U.S. President Barack Obama is trying to persuade Israelis and Palestinians to agree on a framework for continuing peace talks beyond the nine months they originally approved. The period for negotiations ends April 29, and Obama met with Palestinian President Mahmoud Abbas yesterday at the White House to push for the agreement, which he described as “very challenging.” Israeli Prime Minister Benjamin Netanyahu visited the White House on March 3.
Blue White Future, which advocates a two-state solution to the Middle East conflict, is led by Sher, who headed Israel’s peace negotiating team from 1999 to 2001; Ami Ayalon, former chief of Israel’s Shin-Bet security agency; and Orni Petruschka, a technology investor who sold the fiber-optic company he founded, Chromatis Networks Inc., to Lucent Technologies Inc. (ALU) for about $4.7 billion in May 2000.

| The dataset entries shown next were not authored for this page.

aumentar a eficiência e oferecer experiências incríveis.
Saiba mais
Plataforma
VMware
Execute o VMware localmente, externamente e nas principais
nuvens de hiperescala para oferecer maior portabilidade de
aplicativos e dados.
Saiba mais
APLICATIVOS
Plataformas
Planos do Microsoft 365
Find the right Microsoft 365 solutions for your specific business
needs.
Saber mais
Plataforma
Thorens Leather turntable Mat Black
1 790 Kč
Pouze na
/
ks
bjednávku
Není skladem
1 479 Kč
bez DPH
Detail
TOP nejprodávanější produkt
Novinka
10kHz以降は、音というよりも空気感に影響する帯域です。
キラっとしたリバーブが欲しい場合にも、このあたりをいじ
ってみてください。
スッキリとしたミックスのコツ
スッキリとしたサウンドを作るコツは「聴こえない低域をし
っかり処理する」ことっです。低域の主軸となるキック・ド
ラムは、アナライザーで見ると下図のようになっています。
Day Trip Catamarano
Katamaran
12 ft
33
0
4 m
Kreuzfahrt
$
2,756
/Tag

Netanyahu has said he doesn’t intend to remove any settlers from the West Bank. Israel evacuated more than 8,000 settlers from the Gaza Strip in 2005 when the area was turned over to Palestinian control.
The report focuses on 100,000 settlers who live farthest from Israel’s boundaries on the eastern side of the security barrier the government erected a decade ago in the face of Palestinian suicide bombings. Palestinians say the Israeli barrier is an illegal attempt to annex their land and limit freedom of movement.

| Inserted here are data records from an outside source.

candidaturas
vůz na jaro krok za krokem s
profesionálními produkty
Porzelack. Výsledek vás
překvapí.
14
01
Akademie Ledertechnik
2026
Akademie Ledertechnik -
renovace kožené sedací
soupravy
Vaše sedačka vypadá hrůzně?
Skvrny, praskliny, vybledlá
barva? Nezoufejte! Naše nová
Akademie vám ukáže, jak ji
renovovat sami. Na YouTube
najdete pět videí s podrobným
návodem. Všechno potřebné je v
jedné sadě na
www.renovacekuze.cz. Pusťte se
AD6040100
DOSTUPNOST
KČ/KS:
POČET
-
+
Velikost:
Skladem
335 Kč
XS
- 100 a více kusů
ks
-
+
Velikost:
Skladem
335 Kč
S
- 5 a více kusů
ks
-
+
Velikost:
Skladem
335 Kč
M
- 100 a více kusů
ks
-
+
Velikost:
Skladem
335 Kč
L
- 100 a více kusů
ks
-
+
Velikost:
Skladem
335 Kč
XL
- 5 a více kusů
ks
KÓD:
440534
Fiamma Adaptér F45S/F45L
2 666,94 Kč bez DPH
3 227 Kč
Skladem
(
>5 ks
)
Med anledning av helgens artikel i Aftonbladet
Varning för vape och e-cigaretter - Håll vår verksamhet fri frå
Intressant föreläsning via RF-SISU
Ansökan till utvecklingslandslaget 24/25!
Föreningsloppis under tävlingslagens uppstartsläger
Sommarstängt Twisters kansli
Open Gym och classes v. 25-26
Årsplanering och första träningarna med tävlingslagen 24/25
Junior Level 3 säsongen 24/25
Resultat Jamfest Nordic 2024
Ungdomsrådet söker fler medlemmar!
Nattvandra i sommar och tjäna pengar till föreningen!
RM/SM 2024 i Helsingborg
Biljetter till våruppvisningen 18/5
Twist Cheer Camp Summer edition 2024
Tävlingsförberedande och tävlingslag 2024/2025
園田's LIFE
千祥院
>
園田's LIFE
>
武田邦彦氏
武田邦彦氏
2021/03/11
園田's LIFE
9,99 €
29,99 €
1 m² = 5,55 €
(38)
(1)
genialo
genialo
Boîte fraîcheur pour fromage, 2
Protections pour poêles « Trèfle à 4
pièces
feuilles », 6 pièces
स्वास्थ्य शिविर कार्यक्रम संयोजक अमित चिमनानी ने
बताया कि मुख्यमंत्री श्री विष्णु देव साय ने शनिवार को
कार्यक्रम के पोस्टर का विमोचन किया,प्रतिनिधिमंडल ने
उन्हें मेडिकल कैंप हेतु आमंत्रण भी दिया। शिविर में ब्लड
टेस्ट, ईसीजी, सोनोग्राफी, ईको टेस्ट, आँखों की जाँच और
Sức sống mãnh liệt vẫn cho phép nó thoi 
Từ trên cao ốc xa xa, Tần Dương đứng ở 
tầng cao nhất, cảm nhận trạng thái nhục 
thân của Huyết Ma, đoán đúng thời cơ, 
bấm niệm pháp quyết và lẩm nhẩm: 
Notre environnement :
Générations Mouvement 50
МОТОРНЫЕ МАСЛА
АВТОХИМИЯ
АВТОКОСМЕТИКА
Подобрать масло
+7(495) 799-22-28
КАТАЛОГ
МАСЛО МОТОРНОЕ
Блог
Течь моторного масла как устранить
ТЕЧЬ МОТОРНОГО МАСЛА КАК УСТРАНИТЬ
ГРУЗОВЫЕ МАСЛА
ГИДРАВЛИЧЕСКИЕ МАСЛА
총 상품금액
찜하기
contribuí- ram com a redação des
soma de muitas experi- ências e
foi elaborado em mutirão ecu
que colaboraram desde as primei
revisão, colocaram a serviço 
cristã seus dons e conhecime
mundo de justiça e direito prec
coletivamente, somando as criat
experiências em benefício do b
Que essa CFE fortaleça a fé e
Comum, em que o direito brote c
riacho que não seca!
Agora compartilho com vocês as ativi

Abbas maintains all Israel’s West Bank settlements are illegal under international law governing occupied territories, a position supported by the United Nations. The U.S. says the settlements are “illegitimate” and new construction should be halted. Israel describes the West Bank as “disputed territory” and says the final status of the settlements should be decided in peace negotiations.

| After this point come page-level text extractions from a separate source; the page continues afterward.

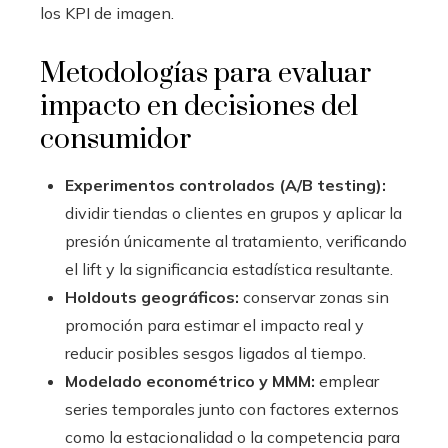
los KPI de imagen.
Metodologías para evaluar
impacto en decisiones del
consumidor
Experimentos controlados (A/B testing):
dividir tiendas o clientes en grupos y aplicar la
presión únicamente al tratamiento, verificando
el lift y la significancia estadística resultante.
Holdouts geográficos:
conservar zonas sin
promoción para estimar el impacto real y
reducir posibles sesgos ligados al tiempo.
Modelado econométrico y MMM:
emplear
series temporales junto con factores externos
como la estacionalidad o la competencia para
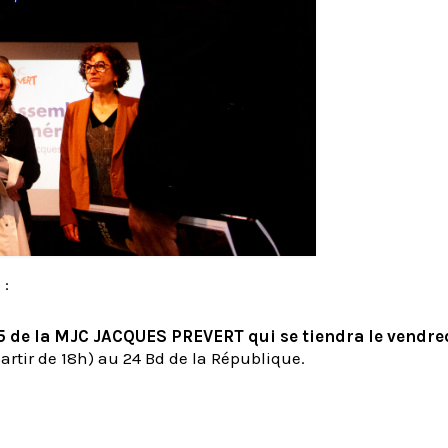
 :
25 de la MJC JACQUES PREVERT
qui se tiendra le vendre
rtir de 18h) au 24 Bd de la République.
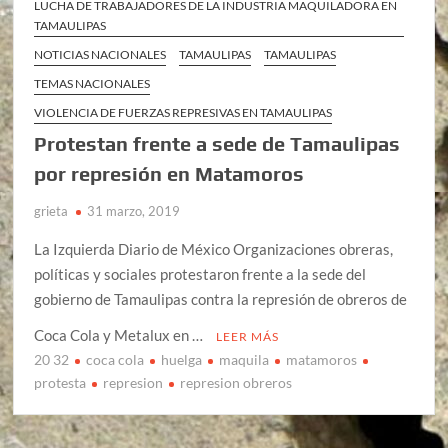
LUCHA DE TRABAJADORES DE LA INDUSTRIA MAQUILADORA EN
TAMAULIPAS
NOTICIAS NACIONALES
TAMAULIPAS
TAMAULIPAS
TEMAS NACIONALES
VIOLENCIA DE FUERZAS REPRESIVAS EN TAMAULIPAS
Protestan frente a sede de Tamaulipas
por represión en Matamoros
grieta
31 marzo, 2019
La Izquierda Diario de México Organizaciones obreras,
políticas y sociales protestaron frente a la sede del
gobierno de Tamaulipas contra la represión de obreros de
Coca Cola y Metalux en …
LEER MÁS
20 32
coca cola
huelga
maquila
matamoros
protesta
represion
represion obreros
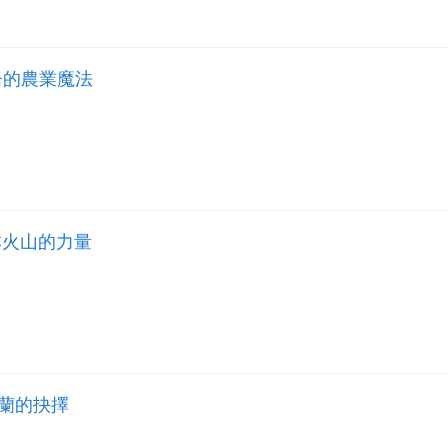
崙的農業魔法
本火山的力量
蘭的抉擇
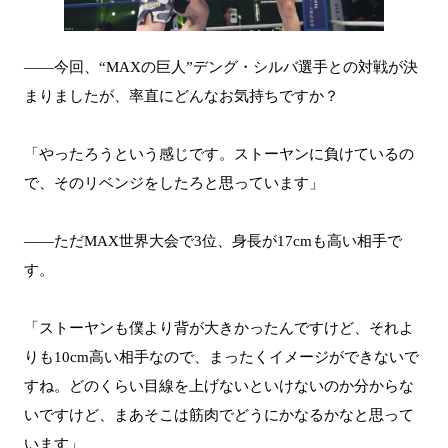
――今回、“MAXの巨人”デング・シルバ選手との対戦が決
まりましたが、率直にどんなお気持ちですか？
「やったろうという感じです。ストーヤンに負けているの
で、そのリベンジをしたろと思っています」
――ただMAX世界大会で3位、身長が17cmも高い相手で
す。
「ストーヤンも僕より背が大きかったんですけど、それよ
りも10cm高い相手なので、まったくイメージができないで
すね。どのくらい目線を上げないといけないのか分からな
いですけど、まあそこは筋肉でどうにかなるかなと思って
います」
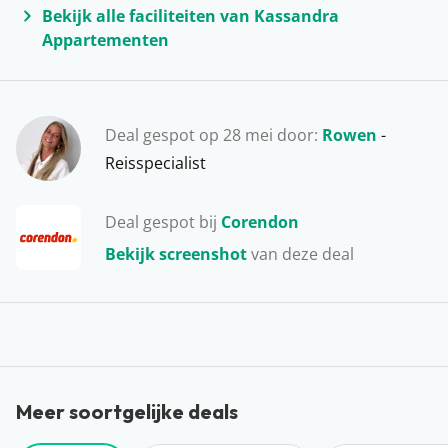
bezoekje aan het historische Rhodos-Stad, dat meer
Bekijk alle faciliteiten van Kassandra
dan 2.000 jaar oud is. Een vakantie op Rhodos is dus
Appartementen
super veelzijdig! Vergeet onderweg niet regelmatig te
stoppen voor een ijskoud drankje of een typisch
Griekse maaltijd. Wist je trouwens al dat Rhodos één
Deal gespot op 28 mei door:
Rowen
-
van de warmste eilanden van Griekenland is? Het is
Reisspecialist
dus de ideale plek voor een nazomervakantie!
Deal gespot bij
Corendon
Bekijk screenshot
van deze deal
Meer soortgelijke deals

The survey doesn’t deal with about 250,000 settlers in areas of the West Bank that Blue White Future expects will become part of Israel under a peace deal, or an additional 200,000 who live in parts of east Jerusalem that Israel captured along with the West Bank and Gaza in the 1967 Six-Day War. The Tel Aviv-based group says that 30 percent of settlers surveyed would leave immediately if fairly compensated and 50 percent would leave voluntarily under a peace agreement.
The Yesha Council, which represents settlers, called the $400,000 figure “absurd,” considering Israel’s real estate market, where prices have jumped 80 percent in the past seven years. “Compensation needed for each household for housing alone will be much higher than $400,000, maybe double,” Dani Dayan, the group’s chief foreign envoy, said in an e-mail.
Voluntary evacuation “would unequivocally demonstrate that Israel is serious about seeking a two-state solution” and “increase the chance of the negotiation track succeeding,” Sher said. At the same time, it would yield “savings, benefits and dividends accumulated as a result of much less indirect investments that the government of Israel keeps putting into the settlements,” he said.
The Blue White survey of 501 settlers was conducted last year and had a margin of error of plus or minus 4.5 percentage points.